Don't try this at home! Actually, do, it's funny to see all your various timers and auras up all at once and try to pick them apart. I have auras that tell me when my Wildgrowth and Swiftmend are off cooldown, when the haste buff from Nature's Grace is active and for how long, how long my Omen of Clarity has to run (thanks to Keeva at TBJ), how long my tree form has left, and then that cluster in the middle are mostly get-out-of-crap warnings for the Twilight Ascendant Council fight (thanks to Beru at Falling Leaves and Wings). There's also a couple that show me the number of Lacerate stacks I have up as a bear. Power Auras is imminently versatile and definitely a mod I use for many, many things.

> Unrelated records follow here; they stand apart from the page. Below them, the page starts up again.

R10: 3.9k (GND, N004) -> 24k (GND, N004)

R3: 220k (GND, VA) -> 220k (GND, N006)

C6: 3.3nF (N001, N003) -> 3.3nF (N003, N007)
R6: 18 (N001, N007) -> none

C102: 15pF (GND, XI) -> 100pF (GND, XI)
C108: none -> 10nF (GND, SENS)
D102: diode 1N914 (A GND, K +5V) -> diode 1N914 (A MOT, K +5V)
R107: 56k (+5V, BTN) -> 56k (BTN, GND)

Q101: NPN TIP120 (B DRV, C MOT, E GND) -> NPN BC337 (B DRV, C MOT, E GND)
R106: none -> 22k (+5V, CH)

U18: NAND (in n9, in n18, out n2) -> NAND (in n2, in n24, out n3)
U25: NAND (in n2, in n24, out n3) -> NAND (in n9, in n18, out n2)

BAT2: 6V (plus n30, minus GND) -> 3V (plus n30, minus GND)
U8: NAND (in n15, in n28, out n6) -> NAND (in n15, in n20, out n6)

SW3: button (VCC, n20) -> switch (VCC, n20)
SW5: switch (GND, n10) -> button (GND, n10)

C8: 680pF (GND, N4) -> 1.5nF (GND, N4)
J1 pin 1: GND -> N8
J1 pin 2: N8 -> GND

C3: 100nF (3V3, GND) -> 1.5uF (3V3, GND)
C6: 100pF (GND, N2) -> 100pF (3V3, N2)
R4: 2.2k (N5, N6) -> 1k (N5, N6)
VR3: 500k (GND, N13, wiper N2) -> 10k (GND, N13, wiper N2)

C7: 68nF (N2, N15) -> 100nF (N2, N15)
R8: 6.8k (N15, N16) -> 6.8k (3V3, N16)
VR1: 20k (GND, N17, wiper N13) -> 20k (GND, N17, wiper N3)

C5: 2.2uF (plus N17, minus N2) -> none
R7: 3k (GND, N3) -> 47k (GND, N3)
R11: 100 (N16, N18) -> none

Skada Probably my newest addon, Skada replaces the functionality of both Omen and Recount, acting as an aggro table during combat and a damage/healing done table out of it. I can track individual fights and Skada comes with absorbs built into the healing numbers, which gives me a better picture of disc priest output.

DBM/Spell Timers Duh, who doesn't use this (or its cousin BigWigs) for raiding? Get out of the bad, here comes the big boss strike, everybody turn away from the boss RIGHT NOW -- it tells you all that and more. I also download DBM Spell Timers (from the DBM site) so that I can see when druid innervates and brezes are up along with the cooldown on heroism. More useful to have in a 25-man raid, but still nifty. If something HAD to go and I'd already ditched MSBT, I'd probably get rid of the spell timers next.

I guess my point in listing all these addons is that they have a purpose (mostly). I'm fully addicted to making modifications to my UI in order to improve my game. I try new things, put them into practice, and if they work, I keep them. If they fall flat (as so many have), then I ditch them. Nothing ventured, nothing gained.

Hi, my name is Raevyn and I'm an addon addict. And I feel fine :).